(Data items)
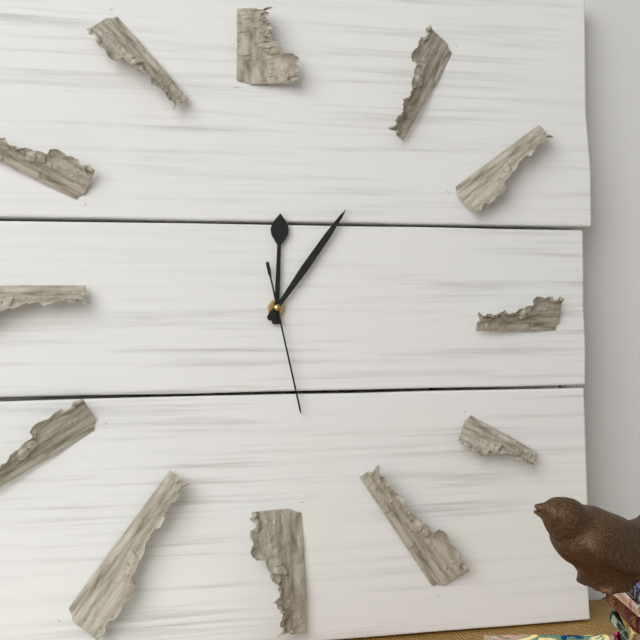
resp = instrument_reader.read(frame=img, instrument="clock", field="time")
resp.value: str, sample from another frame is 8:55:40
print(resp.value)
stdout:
12:06:28
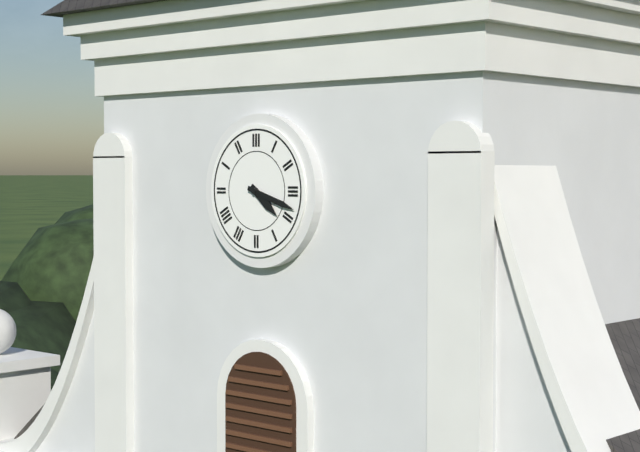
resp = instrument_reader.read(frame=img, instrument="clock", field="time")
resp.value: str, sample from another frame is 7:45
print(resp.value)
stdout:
4:18
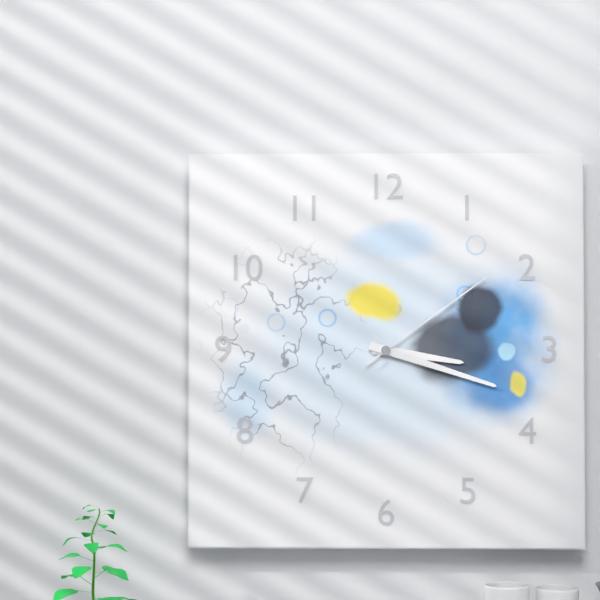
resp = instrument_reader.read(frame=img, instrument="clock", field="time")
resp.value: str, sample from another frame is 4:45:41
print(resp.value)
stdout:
3:18:09
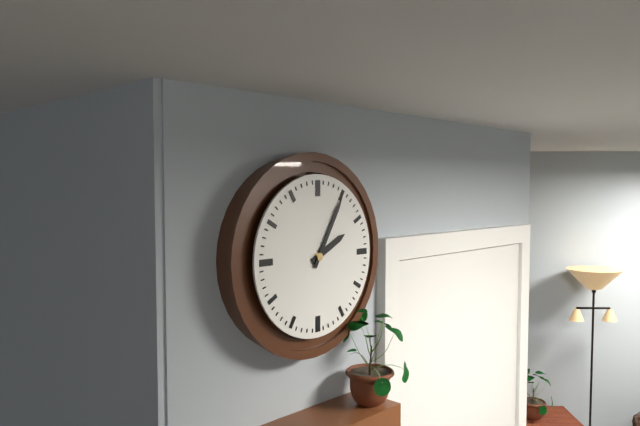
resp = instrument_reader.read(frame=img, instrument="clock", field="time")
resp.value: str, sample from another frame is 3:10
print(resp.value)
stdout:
2:05
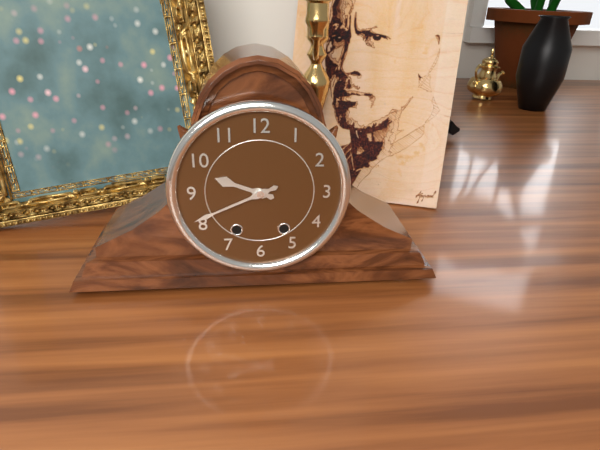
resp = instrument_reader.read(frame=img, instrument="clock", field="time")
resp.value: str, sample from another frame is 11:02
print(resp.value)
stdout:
9:41
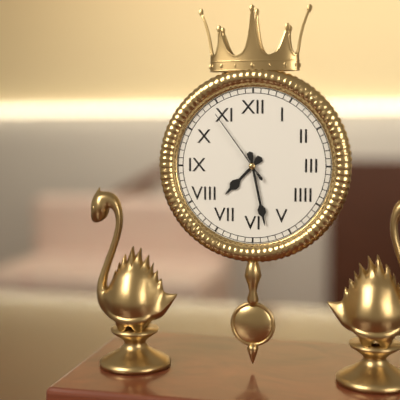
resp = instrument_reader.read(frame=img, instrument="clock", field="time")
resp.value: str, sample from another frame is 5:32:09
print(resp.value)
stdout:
7:28:54
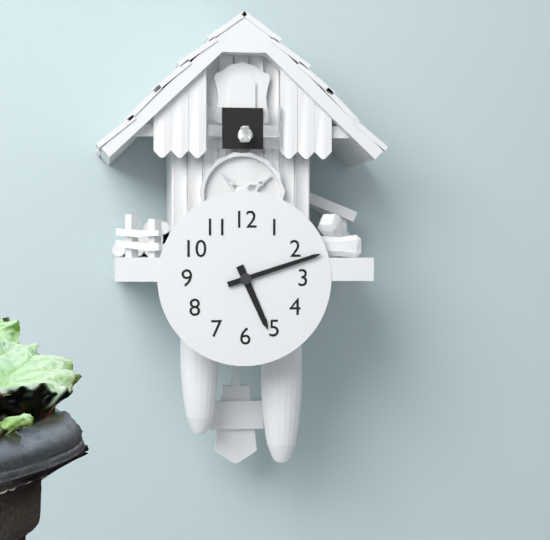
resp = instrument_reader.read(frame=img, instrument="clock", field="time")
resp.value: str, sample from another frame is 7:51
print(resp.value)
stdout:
5:12
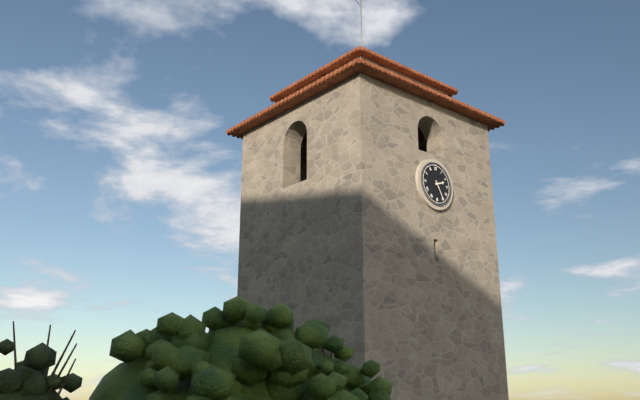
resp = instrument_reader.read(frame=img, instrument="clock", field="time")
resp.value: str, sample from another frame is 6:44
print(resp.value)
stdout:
2:25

**WHAT YOU ARE ASKED TO DO**
Render every line of the records above as a JSON list of strings, one string per line, with blank lines omitted. Leave the pictures out of the list.

**RESULT OF THE EXERCISE**
[
  "resp = instrument_reader.read(frame=img, instrument=\"clock\", field=\"time\")",
  "resp.value: str, sample from another frame is 8:55:40",
  "print(resp.value)",
  "stdout:",
  "12:06:28",
  "resp = instrument_reader.read(frame=img, instrument=\"clock\", field=\"time\")",
  "resp.value: str, sample from another frame is 7:45",
  "print(resp.value)",
  "stdout:",
  "4:18",
  "resp = instrument_reader.read(frame=img, instrument=\"clock\", field=\"time\")",
  "resp.value: str, sample from another frame is 4:45:41",
  "print(resp.value)",
  "stdout:",
  "3:18:09",
  "resp = instrument_reader.read(frame=img, instrument=\"clock\", field=\"time\")",
  "resp.value: str, sample from another frame is 3:10",
  "print(resp.value)",
  "stdout:",
  "2:05",
  "resp = instrument_reader.read(frame=img, instrument=\"clock\", field=\"time\")",
  "resp.value: str, sample from another frame is 11:02",
  "print(resp.value)",
  "stdout:",
  "9:41",
  "resp = instrument_reader.read(frame=img, instrument=\"clock\", field=\"time\")",
  "resp.value: str, sample from another frame is 5:32:09",
  "print(resp.value)",
  "stdout:",
  "7:28:54",
  "resp = instrument_reader.read(frame=img, instrument=\"clock\", field=\"time\")",
  "resp.value: str, sample from another frame is 7:51",
  "print(resp.value)",
  "stdout:",
  "5:12",
  "resp = instrument_reader.read(frame=img, instrument=\"clock\", field=\"time\")",
  "resp.value: str, sample from another frame is 6:44",
  "print(resp.value)",
  "stdout:",
  "2:25"
]